Sci Rep. 2021 Jun 14;11(1):12487. doi: 10.1038/s41598-021-91792-1.
3
A Genome-Wide Screen in Reveals a Critical Role for Oxidative Phosphorylation in Cellular Tolerance to Lithium Hexafluorophosphate.在 中进行的全基因组筛选揭示了氧化磷酸化在细胞耐受六氟磷酸锂中的关键作用。
Cells. 2021 Apr 13;10(4):888. doi: 10.3390/cells10040888.
4
Shared Components of the FRQ-Less Oscillator and TOR Pathway Maintain Rhythmicity in .FRQ 缺失振荡器和 TOR 通路的共有组件维持. 的节律性
J Biol Rhythms. 2021 Aug;36(4):329-345. doi: 10.1177/0748730421999948. Epub 2021 Apr 7.
5
Ammonium detoxification mechanism of ammonium-tolerant duckweed (Landoltia punctata) revealed by carbon and nitrogen metabolism under ammonium stress.铵胁迫下耐铵浮萍(稀脉浮萍)碳氮代谢揭示的铵解毒机制
Environ Pollut. 2021 May 15;277:116834. doi: 10.1016/j.envpol.2021.116834. Epub 2021 Mar 1.
6
Friend or foe: how nitrate antagonizes ammonium toxicity.敌友之间:硝酸盐如何拮抗铵毒性。
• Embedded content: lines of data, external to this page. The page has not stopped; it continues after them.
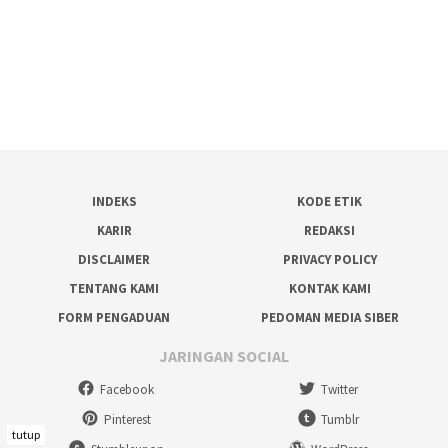
INDEKS
KODE ETIK
KARIR
REDAKSI
DISCLAIMER
PRIVACY POLICY
TENTANG KAMI
KONTAK KAMI
FORM PENGADUAN
PEDOMAN MEDIA SIBER
JARINGAN SOCIAL
Facebook
Twitter
Pinterest
Tumblr
tutup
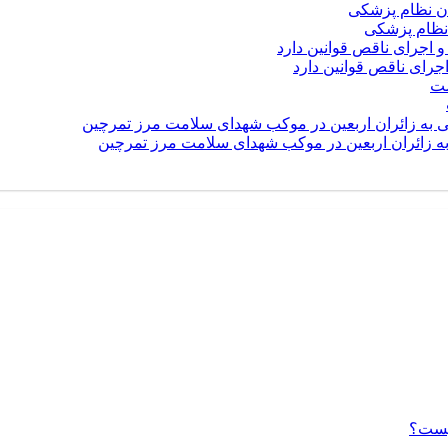
نظام پزشکی
رای ناقص قوانین دارد
 به زائران اربعین در موکب شهدای سلامت مرز تمرچین
یست؟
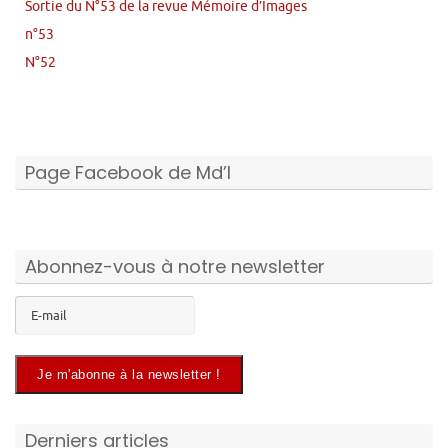
Sortie du N°53 de la revue Mémoire d’Images
n°53
N°52
Page Facebook de Md’I
Abonnez-vous à notre newsletter
Derniers articles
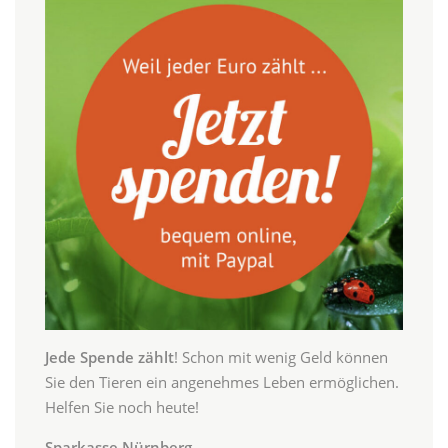
Jede Spende zählt
! Schon mit wenig Geld können
Sie den Tieren ein angenehmes Leben ermöglichen.
Helfen Sie noch heute!
Sparkasse Nürnberg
Plant Physiol. 2021 May 27;186(1):210-211. doi: 10.1093/plphys/kiab095.
7
Affects Nitrogen Consumption and TORC1 Activity in Under Fermentation Conditions.在发酵条件下影响氮消耗和TORC1活性。
Front Genet. 2020 May 25;11:519. doi: 10.3389/fgene.2020.00519. eCollection 2020.
8
FMN reduces Amyloid-β toxicity in yeast by regulating redox status and cellular metabolism.FMN 通过调节氧化还原状态和细胞代谢来降低酵母中的淀粉样蛋白-β毒性。
Nat Commun. 2020 Feb 13;11(1):867. doi: 10.1038/s41467-020-14525-4.
9
Isotopic labelling reveals the efficient adaptation of wheat root TCA cycle flux modes to match carbon demand under ammonium nutrition.同位素标记揭示了小麦根 TCA 循环通量模式在铵营养下适应碳需求的高效性。
Sci Rep. 2019 Jun 20;9(1):8925. doi: 10.1038/s41598-019-45393-8.
10
Metascape provides a biologist-oriented resource for the analysis of systems-level datasets.Metascape 为系统水平数据集的分析提供了面向生物学家的资源。
Nat Commun. 2019 Apr 3;10(1):1523. doi: 10.1038/s41467-019-09234-6.